In their Lordships' view, this language clearly indicates an intention on the part of the testator that the amount of income which the property to be given would produce was to be calculated with reference to the date at which the separation took place. If there were any doubt in the matter it would, in their Lordships' opinion, be resolved by the terms to be found later in the will where it is said that the testator and the appellant intend to settle certain villages set out below according to the Agra Estate Act, that for this reason it was not possible to apportion any particular property for the babus, that the testator entrusted this duty to the appellant who might out of the property of the Raj set apart property yielding profits to the extent noted below, when any of the babus separate. Their Lordships cannot read these provisions in any other sense than that the property was to be separated when the respondent should elect to live separately and the income which it would yield was to be ascertained at the moment of separation.

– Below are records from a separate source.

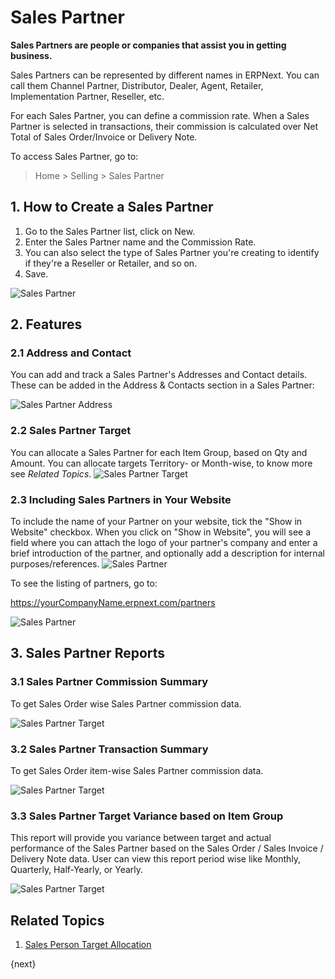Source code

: <!-- add-breadcrumbs -->
# Sales Partner

**Sales Partners are people or companies that assist you in getting business.**

Sales Partners can be represented by different names in ERPNext. You can call them Channel Partner, Distributor, Dealer, Agent, Retailer, Implementation Partner, Reseller, etc.

For each Sales Partner, you can define a commission rate. When a Sales Partner is selected in transactions, their commission is calculated over Net Total of Sales Order/Invoice or Delivery Note.

To access Sales Partner, go to:
> Home > Selling > Sales Partner

## 1. How to Create a Sales Partner
1. Go to the Sales Partner list, click on New.
2. Enter the Sales Partner name and the Commission Rate.
3. You can also select the type of Sales Partner you're creating to identify if they're a Reseller or Retailer, and so on.
4. Save.

<img class="screenshot" alt="Sales Partner" src="{{docs_base_url}}/assets/img/selling/sales-partner.png">

## 2. Features
### 2.1 Address and Contact
You can add and track a Sales Partner's Addresses and Contact details. These can be added in the Address & Contacts section in a Sales Partner:

<img class="screenshot" alt="Sales Partner Address" src="{{docs_base_url}}/assets/img/selling/sales-partner-address.png">

### 2.2 Sales Partner Target
You can allocate a Sales Partner for each Item Group, based on Qty and Amount. You can allocate targets Territory- or Month-wise, to know more see *Related Topics*.
<img class="screenshot" alt="Sales Partner Target" src="{{docs_base_url}}/assets/img/selling/sales-partner-target.png">

### 2.3 Including Sales Partners in Your Website
To include the name of your Partner on your website, tick the "Show in Website" checkbox. When you click on "Show in Website", you will see a field where you can attach the logo of your partner's company and enter a brief introduction of the partner, and optionally add a description for internal purposes/references.
<img class="screenshot" alt="Sales Partner" src="{{docs_base_url}}/assets/img/selling/sales-partner-website.png">

To see the listing of partners, go to:

https://yourCompanyName.erpnext.com/partners

<img class="screenshot" alt="Sales Partner" src="{{docs_base_url}}/assets/img/crm/sales-partner-listing.png">

## 3. Sales Partner Reports
### 3.1 Sales Partner Commission Summary

To get Sales Order wise Sales Partner commission data.

<img class="screenshot" alt="Sales Partner Target" src="{{docs_base_url}}/assets/img/selling/sales-partner-commission.png">

### 3.2 Sales Partner Transaction Summary
To get Sales Order item-wise Sales Partner commission data.

<img class="screenshot" alt="Sales Partner Target" src="{{docs_base_url}}/assets/img/selling/sales-partner-commission-item.png">

### 3.3 Sales Partner Target Variance based on Item Group
This report will provide you variance between target and actual performance of the Sales Partner based on the Sales Order / Sales Invoice / Delivery Note data. User can view this report period wise like Monthly, Quarterly, Half-Yearly, or Yearly.

<img class="screenshot" alt="Sales Partner Target" src="{{docs_base_url}}/assets/img/selling/sales-partner-target-variance.png">

## Related Topics
1. [Sales Person Target Allocation](/docs/user/manual/en/selling/sales-person-target-allocation)

{next}
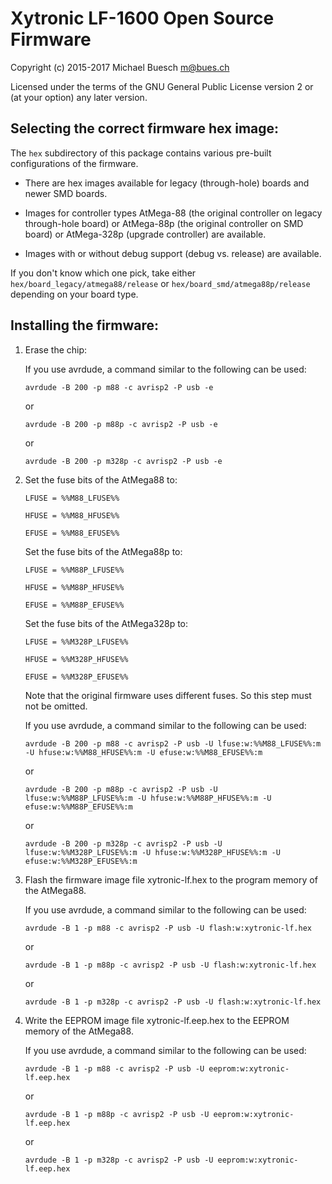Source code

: Xytronic LF-1600 Open Source Firmware
=====================================

Copyright (c) 2015-2017 Michael Buesch <m@bues.ch>

Licensed under the terms of the GNU General Public License version 2 or (at your option) any later version. 

Selecting the correct firmware hex image:
-----------------------------------------

The `hex` subdirectory of this package contains various pre-built configurations of the firmware.

* There are hex images available for legacy (through-hole) boards and newer SMD boards.

* Images for controller types AtMega-88 (the original controller on legacy through-hole board) or AtMega-88p (the original controller on SMD board) or AtMega-328p (upgrade controller) are available.

* Images with or without debug support (debug vs. release) are available.

If you don't know which one pick, take either `hex/board_legacy/atmega88/release` or `hex/board_smd/atmega88p/release` depending on your board type.

Installing the firmware:
------------------------

1. Erase the chip:
    
   If you use avrdude, a command similar to the following can be used:

     `avrdude -B 200 -p m88 -c avrisp2 -P usb -e`

     or

     `avrdude -B 200 -p m88p -c avrisp2 -P usb -e`

     or

     `avrdude -B 200 -p m328p -c avrisp2 -P usb -e`

1. Set the fuse bits of the AtMega88 to:

   `LFUSE = %%M88_LFUSE%%`

   `HFUSE = %%M88_HFUSE%%`

   `EFUSE = %%M88_EFUSE%%`

   Set the fuse bits of the AtMega88p to:

   `LFUSE = %%M88P_LFUSE%%`

   `HFUSE = %%M88P_HFUSE%%`

   `EFUSE = %%M88P_EFUSE%%`

   Set the fuse bits of the AtMega328p to:

   `LFUSE = %%M328P_LFUSE%%`

   `HFUSE = %%M328P_HFUSE%%`

   `EFUSE = %%M328P_EFUSE%%`

   Note that the original firmware uses different fuses. So this step must not be omitted.

   If you use avrdude, a command similar to the following can be used:

     `avrdude -B 200 -p m88 -c avrisp2 -P usb -U lfuse:w:%%M88_LFUSE%%:m -U hfuse:w:%%M88_HFUSE%%:m -U efuse:w:%%M88_EFUSE%%:m`

     or

     `avrdude -B 200 -p m88p -c avrisp2 -P usb -U lfuse:w:%%M88P_LFUSE%%:m -U hfuse:w:%%M88P_HFUSE%%:m -U efuse:w:%%M88P_EFUSE%%:m`

     or

     `avrdude -B 200 -p m328p -c avrisp2 -P usb -U lfuse:w:%%M328P_LFUSE%%:m -U hfuse:w:%%M328P_HFUSE%%:m -U efuse:w:%%M328P_EFUSE%%:m`

2. Flash the firmware image file xytronic-lf.hex to the program memory of the AtMega88.

   If you use avrdude, a command similar to the following can be used:

     `avrdude -B 1 -p m88 -c avrisp2 -P usb -U flash:w:xytronic-lf.hex`

     or

     `avrdude -B 1 -p m88p -c avrisp2 -P usb -U flash:w:xytronic-lf.hex`

     or

     `avrdude -B 1 -p m328p -c avrisp2 -P usb -U flash:w:xytronic-lf.hex`

3. Write the EEPROM image file xytronic-lf.eep.hex to the EEPROM memory of the AtMega88.

   If you use avrdude, a command similar to the following can be used:

     `avrdude -B 1 -p m88 -c avrisp2 -P usb -U eeprom:w:xytronic-lf.eep.hex`

     or

     `avrdude -B 1 -p m88p -c avrisp2 -P usb -U eeprom:w:xytronic-lf.eep.hex`

     or

     `avrdude -B 1 -p m328p -c avrisp2 -P usb -U eeprom:w:xytronic-lf.eep.hex`
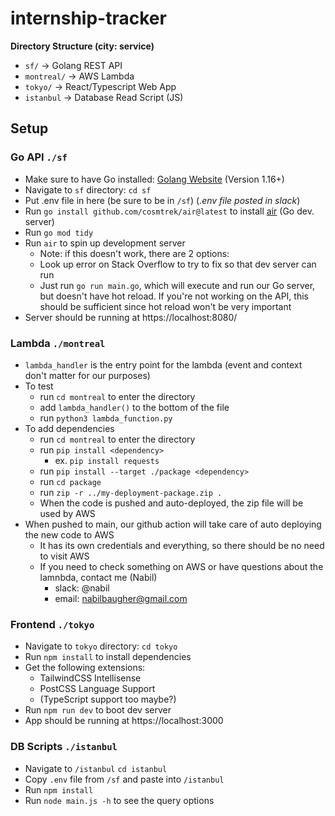 ﻿# internship-tracker
 
**Directory Structure (city: service)**
- `sf/` &rarr; Golang REST API
- `montreal/` &rarr; AWS Lambda
- `tokyo/` &rarr; React/Typescript Web App 
- `istanbul` &rarr; Database Read Script (JS)

## Setup
### Go API `./sf`
- Make sure to have Go installed: [Golang Website](https://go.dev/learn/) (Version 1.16+)
- Navigate to `sf` directory: `cd sf`
- Put .env file in here (be sure to be in `/sf`) (*.env file posted in slack*)
- Run `go install github.com/cosmtrek/air@latest` to install [air](https://github.com/cosmtrek/air) (Go dev. server)
- Run `go mod tidy`
- Run `air` to spin up development server
  - Note: if this doesn't work, there are 2 options:
   - Look up error on Stack Overflow to try to fix so that dev server can run
   - Just run `go run main.go`, which will execute and run our Go server, but doesn't have hot reload. If you're not working on the API, this should be sufficient since hot reload won't be very important
- Server should be running at https://localhost:8080/

### Lambda `./montreal`
- `lambda_handler` is the entry point for the lambda (event and context don't matter for our purposes)
- To test
  - run `cd montreal` to enter the directory
  - add `lambda_handler()` to the bottom of the file
  - run `python3 lambda_function.py`
- To add dependencies
  - run `cd montreal` to enter the directory
  - run `pip install <dependency>`
    - ex. `pip install requests`
  - run `pip install --target ./package <dependency>`
  - run `cd package`
  - run `zip -r ../my-deployment-package.zip .`
  - When the code is pushed and auto-deployed, the zip file will be used by AWS
- When pushed to main, our github action will take care of auto deploying the new code to AWS
  - It has its own credentials and everything, so there should be no need to visit AWS
  - If you need to check something on AWS or have questions about the lamnbda, contact me (Nabil)
    - slack: @nabil
    - email: nabilbaugher@gmail.com

### Frontend `./tokyo`
- Navigate to `tokyo` directory: `cd tokyo`
- Run `npm install` to install dependencies
- Get the following extensions:
  - TailwindCSS Intellisense 
  - PostCSS Language Support
  - (TypeScript support too maybe?)
- Run `npm run dev` to boot dev server
- App should be running at https://localhost:3000

### DB Scripts `./istanbul`
- Navigate to `/istanbul` `cd istanbul`
- Copy `.env` file from `/sf` and paste into `/istanbul`
- Run `npm install`
- Run `node main.js -h` to see the query options
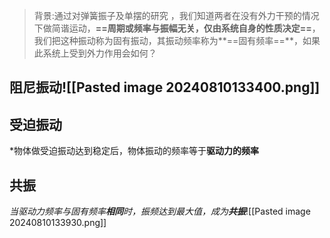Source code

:  >背景:通过对弹簧振子及单摆的研究 ，我们知道两者在没有外力干预的情况下做简谐运动，**==周期或频率与振幅无关，仅由系统自身的性质决定==**，我们把这种振动称为固有振动，其振动频率称为**==固有频率==**，如果此系统上受到外力作用会如何？
 
 ## 阻尼振动![[Pasted image 20240810133400.png]]
 ## 受迫振动
 *物体做受迫振动达到稳定后，物体振动的频率等于**驱动力的频率** 
 
## 共振
*当驱动力频率与固有频率**相同**时，振频达到最大值，成为**共振***![[Pasted image 20240810133930.png]]
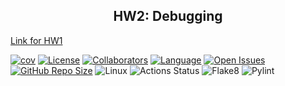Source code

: 
<h2 align="center">
    HW2: Debugging
</h2>

<a href="https://github.com/Rmv-se-510/hw1">Link for HW1</a>


[![cov](https://we-cli.github.io/jayin/badges/coverage.svg)](https://github.com/Rmv-se-510/hw2/actions)
[![License](https://img.shields.io/badge/License-MIT-purple.svg?style=flat)](https://github.com/Rmv-se-510/hw2/main/LICENSE)
[![Collaborators](https://img.shields.io/badge/Collaborators-3-orange.svg?style=flat)](https://github.com/Rmv-se-510/hw2/graphs/contributors)
[![Language](https://img.shields.io/badge/Language-Python-blue.svg?style=flat)](https://github.com/Rmv-se-510/hw2/search?l=python)
[![Open Issues](https://img.shields.io/github/issues/Rmv-se-510/hw2)](https://github.com/Rmv-se-510/hw2/issues)
[![GitHub Repo Size](https://img.shields.io/github/repo-size/Rmv-se-510/hw2.svg)](https://img.shields.io/github/repo-size/Rmv-se-510/hw2.svg)
![Linux](https://img.shields.io/badge/Linux-FCC624?style=for-the-badge&logo=linux&logoColor=black)
<img alt="Actions Status" src="https://github.com/Rmv-se-510/hw2/workflows/Test/badge.svg">
![Flake8](https://img.shields.io/badge/flake8-passing-brightgreen)
![Pylint](https://img.shields.io/badge/pylint-passing-brightgreen)
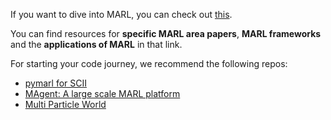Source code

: If you want to dive into MARL, you can check out [this](https://github.com/LantaoYu/MARL-Papers).

You can find resources for **specific MARL area papers**, **MARL frameworks** and the **applications of MARL** in that link.

For starting your code journey, we recommend the following repos:
* [pymarl for SCII](https://github.com/oxwhirl/pymarl)
* [MAgent: A large scale MARL platform](https://github.com/geek-ai/MAgent)
* [Multi Particle World](https://github.com/IouJenLiu/PIC)
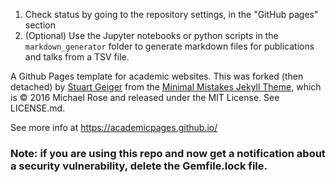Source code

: 
 
1. Check status by going to the repository settings, in the "GitHub pages" section
1. (Optional) Use the Jupyter notebooks or python scripts in the `markdown_generator` folder to generate markdown files for publications and talks from a TSV file.

A Github Pages template for academic websites. This was forked (then detached) by [Stuart Geiger](https://github.com/staeiou) from the [Minimal Mistakes Jekyll Theme](https://mmistakes.github.io/minimal-mistakes/), which is © 2016 Michael Rose and released under the MIT License. See LICENSE.md.

See more info at https://academicpages.github.io/

### Note: if you are using this repo and now get a notification about a security vulnerability, delete the Gemfile.lock file. 
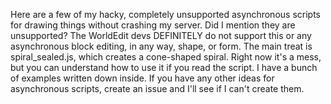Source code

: Here are a few of my hacky, completely unsupported asynchronous scripts for drawing things without crashing my server.
Did I mention they are unsupported? The WorldEdit devs DEFINITELY do not support this or any asynchronous block editing, in any way, shape, or form.
The main treat is spiral_sealed.js, which creates a cone-shaped spiral. Right now it's a mess, but you can understand how to use it if you read the script. I have a bunch of examples written down inside.
If you have any other ideas for asynchronous scripts, create an issue and I'll see if I can't create them.
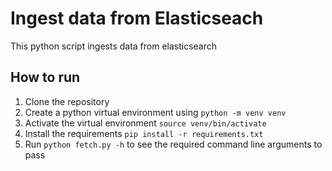 # Ingest data from Elasticseach
This python script ingests data from elasticsearch

## How to run
1. Clone the repository
2. Create a python virtual environment using 
    `python -m venv venv`
3. Activate the virtual environment 
    `source venv/bin/activate`
4. Install the requirements 
    `pip install -r requirements.txt`
5. Run `python fetch.py -h` to see the required command line arguments to pass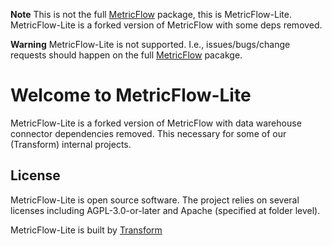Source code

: **Note**
This is not the full [MetricFlow](https://github.com/transform-data/metricflow/) package, this is MetricFlow-Lite. MetricFlow-Lite is a forked version of MetricFlow with some deps removed.

**Warning**
MetricFlow-Lite is not supported. I.e., issues/bugs/change requests should happen on the full [MetricFlow](https://github.com/transform-data/metricflow/) pacakge. 

# Welcome to MetricFlow-Lite

MetricFlow-Lite is a forked version of MetricFlow with data warehouse connector dependencies removed. This necessary for some of our (Transform) internal projects. 

## License

MetricFlow-Lite is open source software. The project relies on several licenses including AGPL-3.0-or-later and Apache (specified at folder level).

MetricFlow-Lite is built by [Transform](https://transform.co/)

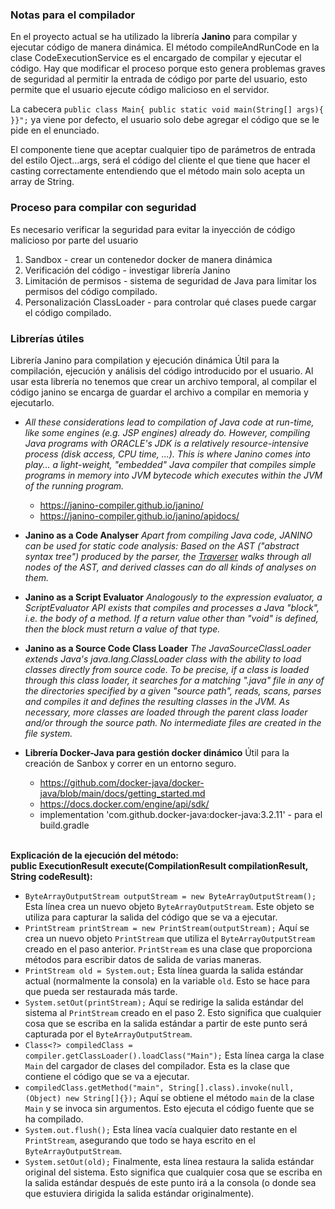 ### Notas para el compilador

En el proyecto actual se ha utilizado la librería **Janino** para compilar y ejecutar
código de manera dinámica. El método compileAndRunCode en la clase CodeExecutionService
es el encargado de compilar y ejecutar el código. Hay que modificar el proceso porque
esto genera problemas graves de seguridad al permitir la entrada de código por parte del
usuario, esto permite que el usuario ejecute código malicioso en el servidor.

La cabecera `public class Main{ public static void main(String[] args){ }}";`
ya viene por defecto, el usuario solo debe agregar el código que se le pide en el enunciado.

El componente tiene que aceptar cualquier tipo de parámetros de entrada del estilo Oject...args,
será el código del cliente el que tiene que hacer el casting correctamente entendiendo que el método main
solo acepta un array de String.

### Proceso para compilar con seguridad

Es necesario verificar la seguridad para evitar la inyección de código malicioso
por parte del usuario
1. Sandbox - crear un contenedor docker de manera dinámica
2. Verificación del código - investigar librería Janino
3. Limitación de permisos - sistema de seguridad de Java para limitar los permisos del código compilado.
4. Personalización ClassLoader - para controlar qué clases puede cargar el código compilado.



### Librerías útiles

Librería Janino para compilation y ejecución dinámica
Útil para la compilación, ejecución y análisis del código introducido por el usuario. Al usar esta librería no tenemos que crear un archivo temporal, 
al compilar el código janino se encarga de guardar el archivo a compilar en memoria y ejecutarlo.


- *All these considerations lead to compilation of Java code at run-time, like some engines (e.g. JSP engines)
  already do. However, compiling Java programs with ORACLE's JDK is a relatively resource-intensive process
  (disk access, CPU time, ...). This is where Janino comes into play... a light-weight, "embedded" Java compiler
  that compiles simple programs in memory into JVM bytecode which executes within the JVM of the running program.*
    - https://janino-compiler.github.io/janino/
    - https://janino-compiler.github.io/janino/apidocs/


- **Janino as a Code Analyser**
  *Apart from compiling Java code, JANINO can be used for static code analysis: Based on the AST ("abstract syntax tree")
  produced by the parser, the [Traverser](http://janino.unkrig.de/javadoc/org/codehaus/janino/util/Traverser.html) walks
  through all nodes of the AST, and derived classes can do all kinds of analyses on them.*


- **Janino as a Script Evaluator**
  *Analogously to the expression evaluator, a ScriptEvaluator API exists that compiles and processes a Java "block", i.e. the body of a method.
  If a return value other than "void" is defined, then the block must return a value of that type.*


- **Janino as a Source Code Class Loader**
  *The JavaSourceClassLoader extends Java's java.lang.ClassLoader class with the ability to load classes directly from source code.
To be precise, if a class is loaded through this class loader, it searches for a matching ".java" file in any of the directories specified by a 
given "source path", reads, scans, parses and compiles it and defines the resulting classes in the JVM. As necessary, more classes are loaded through 
the parent class loader and/or through the source path. No intermediate files are created in the file system.*


- **Librería Docker-Java para gestión docker dinámico**
  Útil para la creación de Sanbox y correr en un entorno seguro.
    - https://github.com/docker-java/docker-java/blob/main/docs/getting_started.md
    - https://docs.docker.com/engine/api/sdk/
    - implementation 'com.github.docker-java:docker-java:3.2.11' - para el build.gradle

\
**Explicación de la ejecución del método:** \
**public ExecutionResult execute(CompilationResult compilationResult, String codeResult):**
- `ByteArrayOutputStream outputStream = new ByteArrayOutputStream();` Esta línea crea un nuevo objeto `ByteArrayOutputStream`. Este objeto se utiliza para capturar la salida del código que se va a ejecutar.
- `PrintStream printStream = new PrintStream(outputStream);` Aquí se crea un nuevo objeto `PrintStream` que utiliza el `ByteArrayOutputStream` creado en el paso anterior. `PrintStream` es una clase que proporciona métodos para escribir datos de salida de varias maneras.
- `PrintStream old = System.out;` Esta línea guarda la salida estándar actual (normalmente la consola) en la variable `old`. Esto se hace para que pueda ser restaurada más tarde.
- `System.setOut(printStream);` Aquí se redirige la salida estándar del sistema al `PrintStream` creado en el paso 2. Esto significa que cualquier cosa que se escriba en la salida estándar a partir de este punto será capturada por el `ByteArrayOutputStream`.
- `Class<?> compiledClass = compiler.getClassLoader().loadClass("Main");` Esta línea carga la clase `Main` del cargador de clases del compilador. Esta es la clase que contiene el código que se va a ejecutar.
- `compiledClass.getMethod("main", String[].class).invoke(null, (Object) new String[]{});` Aquí se obtiene el método `main` de la clase `Main` y se invoca sin argumentos. Esto ejecuta el código fuente que se ha compilado.
- `System.out.flush();` Esta línea vacía cualquier dato restante en el `PrintStream`, asegurando que todo se haya escrito en el `ByteArrayOutputStream`.
- `System.setOut(old);` Finalmente, esta línea restaura la salida estándar original del sistema. Esto significa que cualquier cosa que se escriba en la salida estándar después de este punto irá a la consola (o donde sea que estuviera dirigida la salida estándar originalmente).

It was argued on behalf of the appellant that remissions were temporary only and the revenue and rental might at any future time be increased to its original amount and that in that case the respondent would gain an unjustified and unintended increase of income, beyond that specified in the will. Without pronouncing an opinion on this matter, and assuming it to be true that the rental might be increased at some future time to its original figure, their Lordships hold the provisions of the will clearly to indicate that property which produces the specified income at the date of the separation is to be transferred- the appellant taking the risk of a future rise and the respondent of a further remission. The obligation is not simply to provide an income of Rs. 400 a month, but to transfer property producing that income. In default of any other indication their Lordships are of opinion that this means property producing that income at the date when the duty to transfer arises. In their Lordships' view the decree of the High Court is right and should be confirmed with a slight modification for clarity's sake only. They will accordingly humbly advise His Majesty that there is no appeal before them as to the question whether under the terms of the will the respondent is entitled to property producing an income of Rs. 300 a month only and not to property producing Rs. 400 a month and that no relief can be granted to the appellant in this respect. They will further humbly advise His Majesty that the appellant's appeal be dismissed with costs save that there be substituted in the wording of that decree the words "property which at the date of the partition (9th April 1934) yielded an actual income of Rs. 400 a month" in the place of the words "property which in 1934 yielded an actual income of Rupees 400 a month." The appellant must pay the costs of the appeal.